Des Weiteren gilt es dogmatische Regelungen zu vermeiden. Denn falls Wohn- und Nichtwohngebäude, Handwerksbetriebe etc. am künftigen Wasserstoffversorgungsstrang für ein Industrieunternehmen hängt, könnte diese auch mit H2 zum Heizen versorgt werden – entsprechend verfügbare H2-Mengen, wettbewerbsfähige Preise etc. vorausgesetzt.
Denkbar wäre vielleicht, dass energieintensive Industrieunternehmen in Europa, die selbst Wasserstoff mittels erneuerbarer Energien und Elektrolyse produzieren, eventuell anfallende Überschüsse ins Erdgas-/Wasserstoff-Netz einspeisen und verkaufen könnten.
Mit zunehmender Stromproduktion aus erneuerbaren Energien in Deutschland wird die Speicherfrage immer dringlicher. Statt z. B. Offshore-Windenergieanlagen abzuregeln, sollte der Öko-Strom zur Wasserstoff-Erzeugung priorisiert verwendet werden – möglichst dicht an der Stromquelle und in Verbindung mit einer Wasserstoff-Pipeline.
Die Studie legt nahe, dass Wasserstoff erst ab 2030 in einer Menge zur Verfügung steht, die für die Wärmewende relevant sein könnten. Um Investitionssicherheit und keine Fehlanreize zu schaffen oder falsche Hoffnungen zu wecken, sollte
- so früh wie möglich das künftige europa- und bundesweite Wasserstoff-Versorgungsnetz so detailliert und verbindlich wie möglich geplant werden
- eine realistische Preisprognose für die Gerätetechnik und den Wasserstoff (zum Heizen) erfolgen
- die Politik bei künftigen Gesetzen und Verordnungen auch Wasserstoff berücksichtigen, z. B. als Erfüllungsoption mit Blick auf den geplanten Erneuerbaren Energieanteil von 65 % beim Einbau neuer Gasheizung (im Gebäudebestand).
Diese Aspekte helfen mit, das künftige Kundenpotential bei der „Stange zu halten“, damit sich eine eventuell politisch gewünschte und sinnvolle Umstellung auf eine Wasserstoffheizung wirtschaftlich und sozialverträglich darstellen lässt.
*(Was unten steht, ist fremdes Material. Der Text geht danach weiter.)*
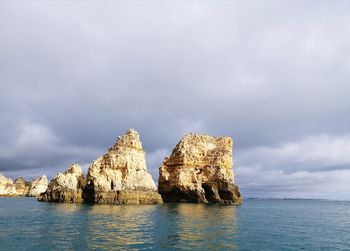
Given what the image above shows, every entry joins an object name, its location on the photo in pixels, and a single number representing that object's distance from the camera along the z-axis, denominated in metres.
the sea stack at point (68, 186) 92.38
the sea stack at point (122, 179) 87.12
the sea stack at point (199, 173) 103.12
Dipl.-Ing. (FH) Jürgen Wendnagel ist Freier Fachjournalist und schreibt seit 2016 regelmäßig Beiträge zu Energiethemen im TGA/SHK-Bereich auf haustec.de.
Der Nationale Wasserstoffrat (NWR)
Der Nationale Wasserstoffrat wurde von der Bundesregierung berufen und handelt als unabhängiges, überparteiliches Beratungsgremium. Der Rat besteht aus derzeit 25 hochrangigen Expertinnen und Experten aus der Wirtschaft, Wissenschaft und Zivilgesellschaft. Zielsetzung des Nationalen Wasserstoffrates ist es, den Staatssekretärsausschuss für Wasserstoff bei der Weiterentwicklung und Umsetzung der Nationalen Wasserstoffstrategie zu begleiten und zu beraten.
Der Nationale Wasserstoffrat berät den Staatssekretärsausschuss für Wasserstoff durch Vorschläge und Handlungsempfehlungen. Seine Stellungnahmen, Grundlagen- und Informationspapiere sowie Studien entwickelt er in seinen sechs ständigen Arbeits- und Unterarbeitsgruppen, berät und beschließt sie anschließend im Plenum und übermittelt sie danach an den Staatssekretärsausschuss für Wasserstoff.